--- Excerpt provided ---
-=-=-

# Range Report S&W M&P Pro 9mm



## yellowtr (Oct 28, 2016)

I went up to the range yesterday to fire my new S&W. I took a box of Blazer 115 gr FMJ.

Well it didnt go well. A few fail to eject, stove pipes and even though last round would fire and eject ok the slide did not travel far enough to lock open.
So I loaded up some American Eagle 115gr FMJ and every round fired, fed, ejected and on the last round the slide always locked in the open position as
it should.
Sooooooo today I took up another box of Blazer to see how it ran.
Well, it operated just fine. Same as the American Eagle. 
I know the pistol is new and may be a bit tight but I believe I got a bad batch of Blazer. 
I will save that bad batch. I am thinking of getting a Shield as well and I will try that bad batch on the Shield to see how it operates.

As far as the pistol goes, I have a long way to go to get as good as I am with my 22 Victory. The Victory is much heaver than the Pro but I am much better with the 22 than the 9 at this time.

Bob


----------



## win231 (Aug 5, 2015)

-=-=-

--- Provided data ---
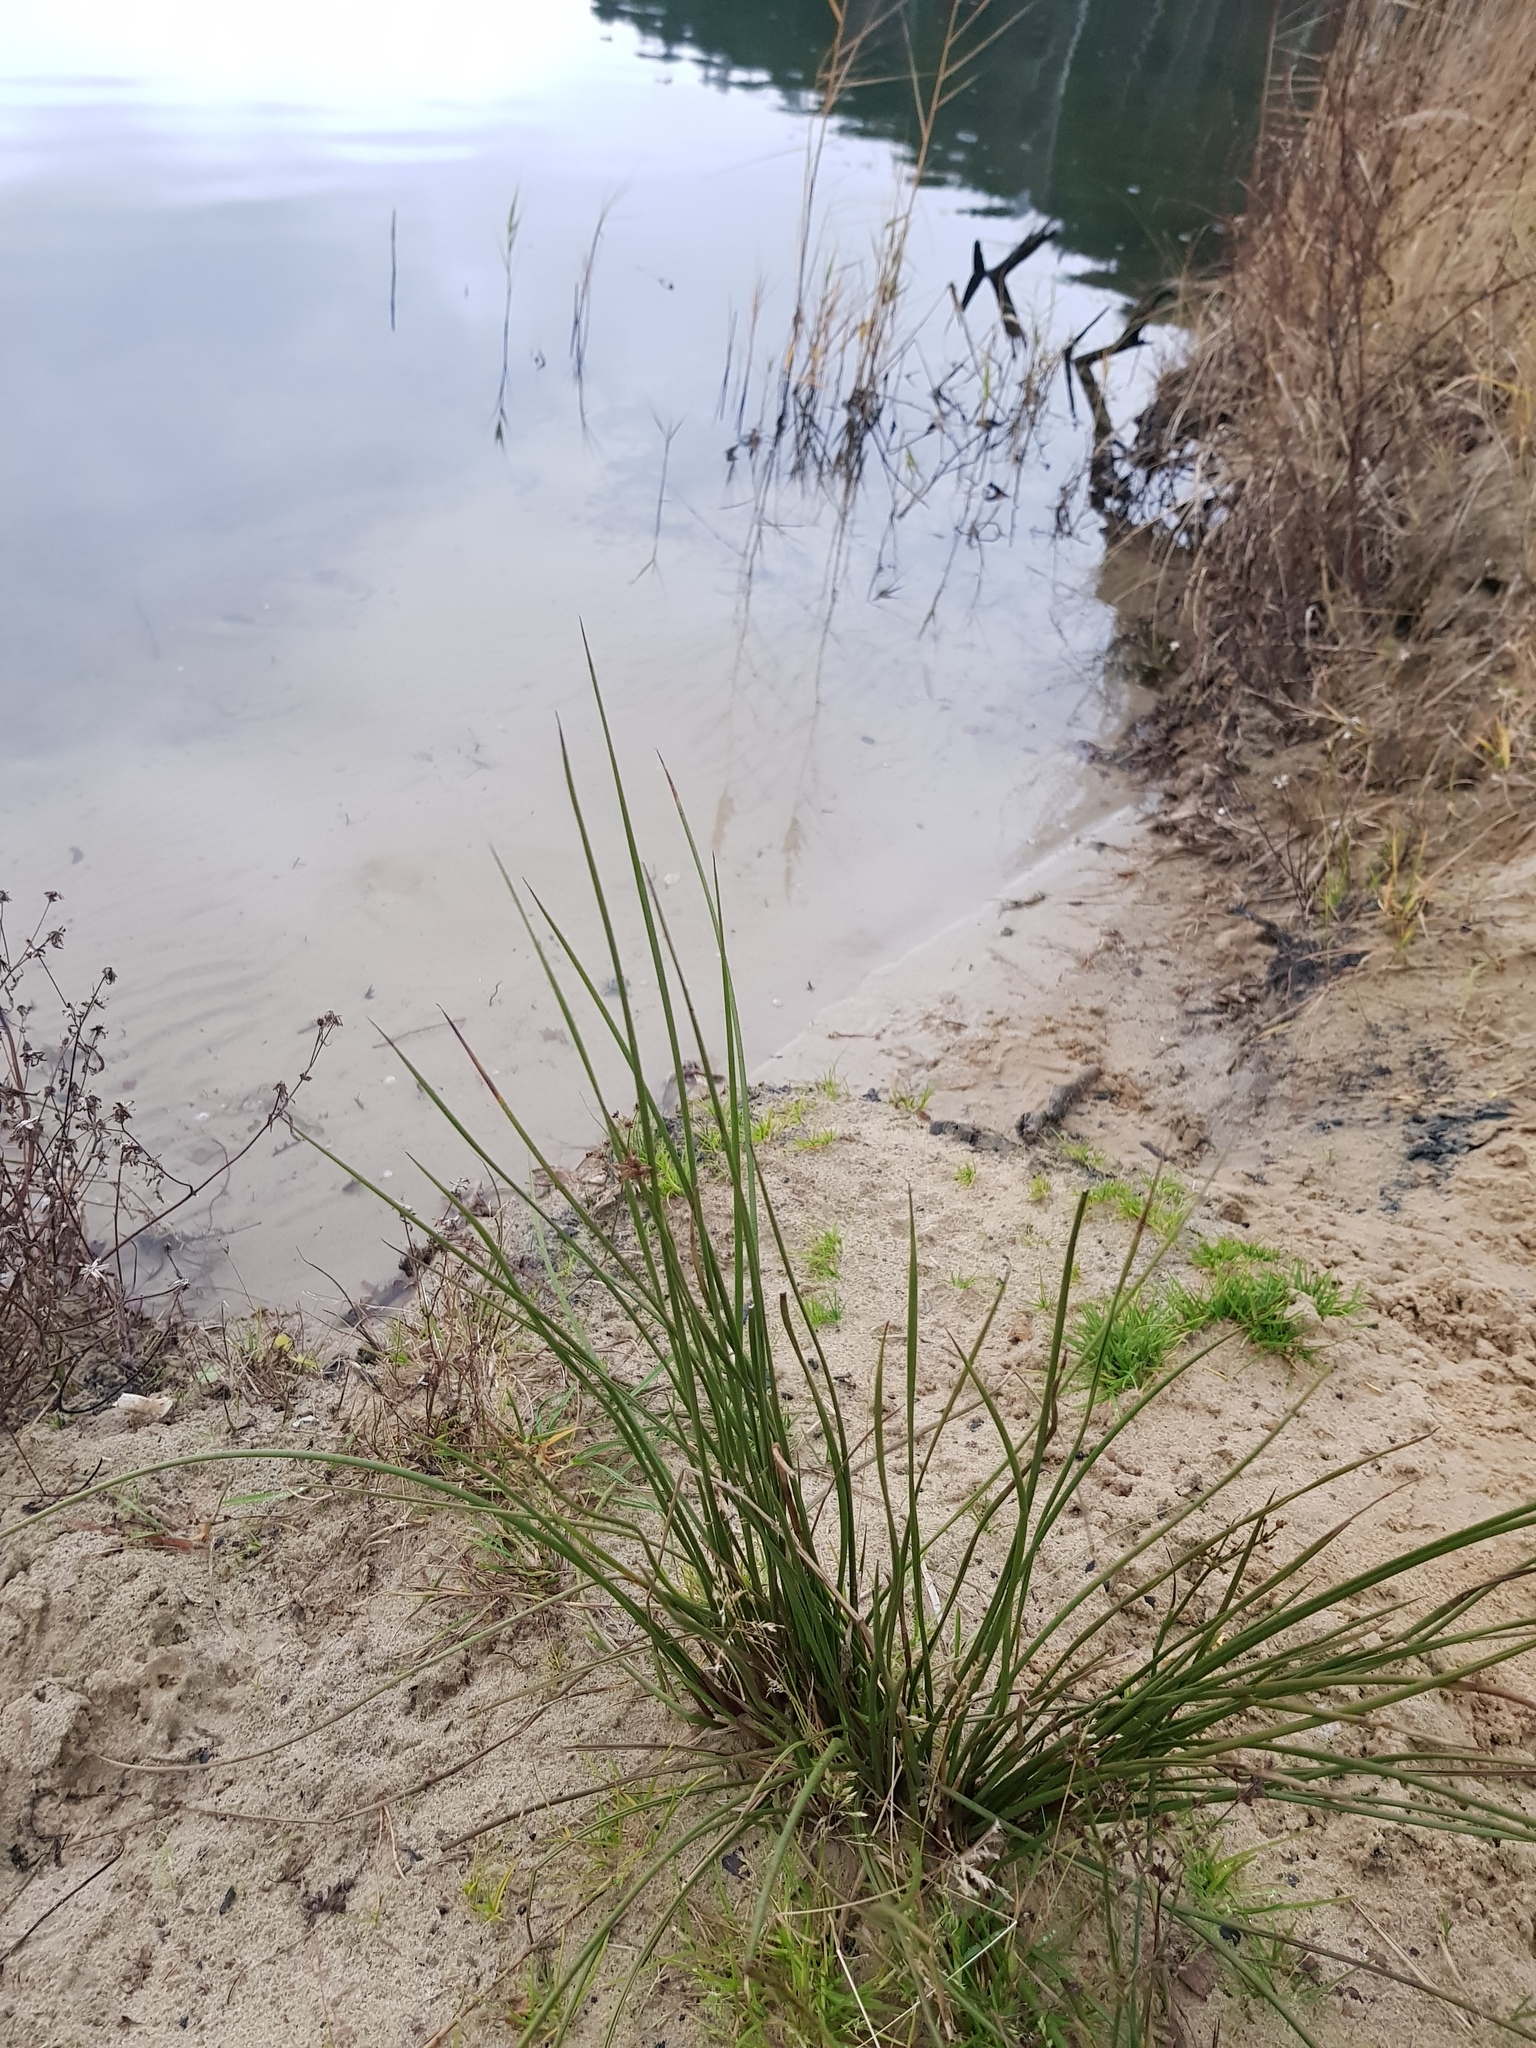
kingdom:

-=-=-

--- What you will do ---
1) Check each statement against the S&W M&P Pro 9mm range report. For each one, answer yes or no and quote the words from the report that decide it.
(a) The first box the writer took to the range held Blazer 115 gr FMJ.
(b) With the American Eagle rounds, the slide failed to lock open after the last shot.
(c) At present the writer shoots better with the 9mm than with the 22 Victory.
2) Go on with the S&W M&P Pro 9mm range report thread from the point where it ends.

--- Response list ---
1)
(a) Yes: "I took a box of Blazer 115 gr FMJ."
(b) No: "on the last round the slide always locked in the open position"
(c) No: "I am much better with the 22 than the 9 at this time."

2)
I've found the Blazer to be rather weak in pressure. When I shot some in my Glock 40, it always functioned but the brass sorta dribbled out of the ejection port. That load is also inconsistent; some cases would eject normally & some would barely make it out.


----------



## yellowtr (Oct 28, 2016)

Follow up.

I am on my 2nd box of Blazer and they are working perfectly. No failures. 

So far, I have put just over 100 rounds through the pistol.

Maybe it was the ammo or maybe the action needed to break in?

Anyway, either American Eagle or Blazer 115 FMJ is working great.

And I am getting a bit more consistent with my results. Not up to my SW 22 but better.

Bob


----------



## Blackhawkman (Apr 9, 2014)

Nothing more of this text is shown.